# What you are asked to do
Pull every line containing "size" out of the material below.

# Available data
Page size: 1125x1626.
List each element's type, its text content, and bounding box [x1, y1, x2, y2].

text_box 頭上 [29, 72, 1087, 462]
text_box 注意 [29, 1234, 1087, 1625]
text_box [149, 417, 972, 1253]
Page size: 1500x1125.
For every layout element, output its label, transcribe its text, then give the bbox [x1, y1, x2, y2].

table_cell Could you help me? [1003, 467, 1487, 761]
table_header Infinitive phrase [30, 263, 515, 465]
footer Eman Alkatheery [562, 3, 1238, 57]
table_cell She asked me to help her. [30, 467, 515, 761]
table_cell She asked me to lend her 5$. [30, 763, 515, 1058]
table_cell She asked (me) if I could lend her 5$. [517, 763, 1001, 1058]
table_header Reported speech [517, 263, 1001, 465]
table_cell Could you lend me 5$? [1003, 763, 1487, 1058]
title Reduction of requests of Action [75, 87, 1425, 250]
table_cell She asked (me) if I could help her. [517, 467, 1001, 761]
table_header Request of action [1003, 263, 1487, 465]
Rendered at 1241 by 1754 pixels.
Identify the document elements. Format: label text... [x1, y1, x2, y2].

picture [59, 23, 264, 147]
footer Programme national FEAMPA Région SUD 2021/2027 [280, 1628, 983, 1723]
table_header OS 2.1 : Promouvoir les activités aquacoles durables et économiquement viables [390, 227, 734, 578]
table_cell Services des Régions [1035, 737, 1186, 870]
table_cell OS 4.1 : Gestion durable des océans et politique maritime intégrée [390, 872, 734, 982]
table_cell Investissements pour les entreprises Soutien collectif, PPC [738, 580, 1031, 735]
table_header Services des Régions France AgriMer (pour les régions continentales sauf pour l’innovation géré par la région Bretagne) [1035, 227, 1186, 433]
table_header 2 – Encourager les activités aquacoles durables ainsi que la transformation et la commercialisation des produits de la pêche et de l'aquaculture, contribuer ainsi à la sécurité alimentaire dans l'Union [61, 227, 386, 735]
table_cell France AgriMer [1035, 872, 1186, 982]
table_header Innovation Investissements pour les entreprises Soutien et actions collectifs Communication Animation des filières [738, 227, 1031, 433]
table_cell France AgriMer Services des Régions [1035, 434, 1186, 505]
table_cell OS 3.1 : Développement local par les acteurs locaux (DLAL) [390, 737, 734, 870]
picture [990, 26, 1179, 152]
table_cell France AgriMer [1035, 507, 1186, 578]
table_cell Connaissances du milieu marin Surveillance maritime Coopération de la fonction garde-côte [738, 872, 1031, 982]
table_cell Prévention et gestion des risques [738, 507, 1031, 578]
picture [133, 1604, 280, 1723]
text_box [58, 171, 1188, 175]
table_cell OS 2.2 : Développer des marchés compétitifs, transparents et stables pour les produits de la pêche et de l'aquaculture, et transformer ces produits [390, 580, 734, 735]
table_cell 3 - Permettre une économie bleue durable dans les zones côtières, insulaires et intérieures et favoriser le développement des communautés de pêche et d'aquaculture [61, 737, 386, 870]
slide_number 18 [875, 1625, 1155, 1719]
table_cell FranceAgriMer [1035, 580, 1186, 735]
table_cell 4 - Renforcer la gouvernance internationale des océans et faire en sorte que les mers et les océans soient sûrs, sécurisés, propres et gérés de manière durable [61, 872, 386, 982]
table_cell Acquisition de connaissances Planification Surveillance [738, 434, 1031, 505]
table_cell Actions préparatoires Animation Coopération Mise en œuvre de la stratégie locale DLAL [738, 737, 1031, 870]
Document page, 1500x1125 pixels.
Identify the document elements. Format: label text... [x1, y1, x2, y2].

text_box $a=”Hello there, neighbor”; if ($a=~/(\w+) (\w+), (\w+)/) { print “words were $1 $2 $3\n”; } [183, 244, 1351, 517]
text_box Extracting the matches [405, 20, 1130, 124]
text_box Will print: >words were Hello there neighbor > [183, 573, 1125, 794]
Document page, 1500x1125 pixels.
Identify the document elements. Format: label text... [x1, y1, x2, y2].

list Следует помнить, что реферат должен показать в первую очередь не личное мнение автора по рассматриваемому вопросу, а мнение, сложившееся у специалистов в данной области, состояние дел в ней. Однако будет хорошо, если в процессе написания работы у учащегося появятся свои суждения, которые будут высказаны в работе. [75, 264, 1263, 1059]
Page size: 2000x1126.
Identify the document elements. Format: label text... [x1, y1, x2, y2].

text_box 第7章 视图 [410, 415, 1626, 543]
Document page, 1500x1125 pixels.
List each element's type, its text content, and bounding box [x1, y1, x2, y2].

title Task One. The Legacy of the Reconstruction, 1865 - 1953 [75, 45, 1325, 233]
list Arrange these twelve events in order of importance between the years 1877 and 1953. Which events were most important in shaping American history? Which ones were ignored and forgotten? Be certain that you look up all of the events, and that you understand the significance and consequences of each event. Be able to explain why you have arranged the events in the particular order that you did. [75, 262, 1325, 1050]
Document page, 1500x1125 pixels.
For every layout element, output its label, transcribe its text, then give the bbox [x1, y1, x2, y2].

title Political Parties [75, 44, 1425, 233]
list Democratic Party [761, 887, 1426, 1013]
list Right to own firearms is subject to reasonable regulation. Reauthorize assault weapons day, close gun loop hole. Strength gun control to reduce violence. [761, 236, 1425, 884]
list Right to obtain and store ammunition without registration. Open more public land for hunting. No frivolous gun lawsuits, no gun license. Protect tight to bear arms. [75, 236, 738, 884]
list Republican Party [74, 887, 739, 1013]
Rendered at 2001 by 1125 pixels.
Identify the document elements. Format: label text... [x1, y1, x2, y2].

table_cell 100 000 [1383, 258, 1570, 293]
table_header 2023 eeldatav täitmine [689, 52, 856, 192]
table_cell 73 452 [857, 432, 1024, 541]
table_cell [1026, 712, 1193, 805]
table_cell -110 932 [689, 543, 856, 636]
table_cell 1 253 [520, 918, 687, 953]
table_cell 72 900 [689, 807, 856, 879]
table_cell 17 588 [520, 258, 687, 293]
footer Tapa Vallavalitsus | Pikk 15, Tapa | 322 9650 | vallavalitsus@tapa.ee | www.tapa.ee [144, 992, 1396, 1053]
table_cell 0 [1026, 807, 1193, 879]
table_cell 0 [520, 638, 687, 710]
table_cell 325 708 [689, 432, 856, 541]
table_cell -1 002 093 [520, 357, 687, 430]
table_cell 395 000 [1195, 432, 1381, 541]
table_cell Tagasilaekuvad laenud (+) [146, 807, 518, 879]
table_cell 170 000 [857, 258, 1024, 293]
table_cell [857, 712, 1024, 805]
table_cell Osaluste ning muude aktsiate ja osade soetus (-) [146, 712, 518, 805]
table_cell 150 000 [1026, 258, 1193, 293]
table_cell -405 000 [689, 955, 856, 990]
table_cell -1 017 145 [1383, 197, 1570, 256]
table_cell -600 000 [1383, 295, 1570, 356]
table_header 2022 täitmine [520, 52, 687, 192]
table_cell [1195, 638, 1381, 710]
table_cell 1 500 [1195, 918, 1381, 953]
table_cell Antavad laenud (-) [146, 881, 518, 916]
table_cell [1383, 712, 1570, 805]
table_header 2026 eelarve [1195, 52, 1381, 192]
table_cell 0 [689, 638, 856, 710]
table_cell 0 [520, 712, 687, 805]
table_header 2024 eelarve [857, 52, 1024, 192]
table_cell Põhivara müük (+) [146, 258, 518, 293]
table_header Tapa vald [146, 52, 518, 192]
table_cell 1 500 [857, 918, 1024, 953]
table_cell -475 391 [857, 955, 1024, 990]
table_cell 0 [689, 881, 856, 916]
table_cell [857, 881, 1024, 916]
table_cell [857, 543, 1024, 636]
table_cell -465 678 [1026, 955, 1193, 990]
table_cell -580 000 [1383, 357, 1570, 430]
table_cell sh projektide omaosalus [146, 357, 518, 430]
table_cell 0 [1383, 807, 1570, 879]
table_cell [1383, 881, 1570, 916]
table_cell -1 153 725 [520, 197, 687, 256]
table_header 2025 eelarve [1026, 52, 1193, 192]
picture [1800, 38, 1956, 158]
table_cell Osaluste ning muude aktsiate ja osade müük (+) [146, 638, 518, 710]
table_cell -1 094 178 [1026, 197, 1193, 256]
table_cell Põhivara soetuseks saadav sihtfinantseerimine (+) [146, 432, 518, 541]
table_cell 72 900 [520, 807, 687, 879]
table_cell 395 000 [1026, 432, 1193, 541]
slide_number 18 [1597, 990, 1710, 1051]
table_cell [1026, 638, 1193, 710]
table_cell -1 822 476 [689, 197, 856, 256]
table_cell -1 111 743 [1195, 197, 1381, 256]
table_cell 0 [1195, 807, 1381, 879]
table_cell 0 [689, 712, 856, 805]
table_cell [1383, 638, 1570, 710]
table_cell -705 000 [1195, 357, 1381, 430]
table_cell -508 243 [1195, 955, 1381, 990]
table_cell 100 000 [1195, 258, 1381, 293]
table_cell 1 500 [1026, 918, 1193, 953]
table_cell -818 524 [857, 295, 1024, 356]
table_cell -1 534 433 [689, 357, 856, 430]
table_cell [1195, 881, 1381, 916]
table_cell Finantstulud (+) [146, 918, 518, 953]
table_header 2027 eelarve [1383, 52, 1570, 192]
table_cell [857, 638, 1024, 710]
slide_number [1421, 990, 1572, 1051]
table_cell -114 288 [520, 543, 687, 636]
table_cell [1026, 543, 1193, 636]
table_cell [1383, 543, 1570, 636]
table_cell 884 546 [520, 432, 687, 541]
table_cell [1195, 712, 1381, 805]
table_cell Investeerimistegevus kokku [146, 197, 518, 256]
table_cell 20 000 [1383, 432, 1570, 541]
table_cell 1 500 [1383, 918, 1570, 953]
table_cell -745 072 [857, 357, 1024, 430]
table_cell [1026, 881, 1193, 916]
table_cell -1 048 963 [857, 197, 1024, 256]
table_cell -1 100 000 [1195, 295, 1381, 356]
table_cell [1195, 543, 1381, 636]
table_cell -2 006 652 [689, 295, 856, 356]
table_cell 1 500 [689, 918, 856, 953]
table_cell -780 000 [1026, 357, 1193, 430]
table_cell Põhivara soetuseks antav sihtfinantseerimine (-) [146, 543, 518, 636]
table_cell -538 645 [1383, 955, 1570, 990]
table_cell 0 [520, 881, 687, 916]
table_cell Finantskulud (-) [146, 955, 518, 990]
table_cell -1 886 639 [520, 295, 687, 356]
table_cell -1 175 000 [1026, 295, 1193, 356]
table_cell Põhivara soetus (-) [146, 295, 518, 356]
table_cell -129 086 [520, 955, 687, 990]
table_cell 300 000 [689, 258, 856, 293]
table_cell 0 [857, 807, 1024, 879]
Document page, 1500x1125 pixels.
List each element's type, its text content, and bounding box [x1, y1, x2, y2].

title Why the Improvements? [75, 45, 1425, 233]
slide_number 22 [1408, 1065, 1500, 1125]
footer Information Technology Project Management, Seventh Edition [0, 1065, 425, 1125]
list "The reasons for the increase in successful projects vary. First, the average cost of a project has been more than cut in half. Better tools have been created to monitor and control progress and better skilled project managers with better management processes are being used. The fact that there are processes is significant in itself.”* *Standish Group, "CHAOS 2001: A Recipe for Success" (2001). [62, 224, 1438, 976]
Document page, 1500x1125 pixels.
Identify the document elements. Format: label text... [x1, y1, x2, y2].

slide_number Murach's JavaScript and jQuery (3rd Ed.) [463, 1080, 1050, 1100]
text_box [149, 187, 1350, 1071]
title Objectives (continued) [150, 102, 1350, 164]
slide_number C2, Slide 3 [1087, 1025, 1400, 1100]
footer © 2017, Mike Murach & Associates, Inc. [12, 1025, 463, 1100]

# Response
Page size: 1125x1626.
Page size: 1500x1125.
Page size: 2000x1126.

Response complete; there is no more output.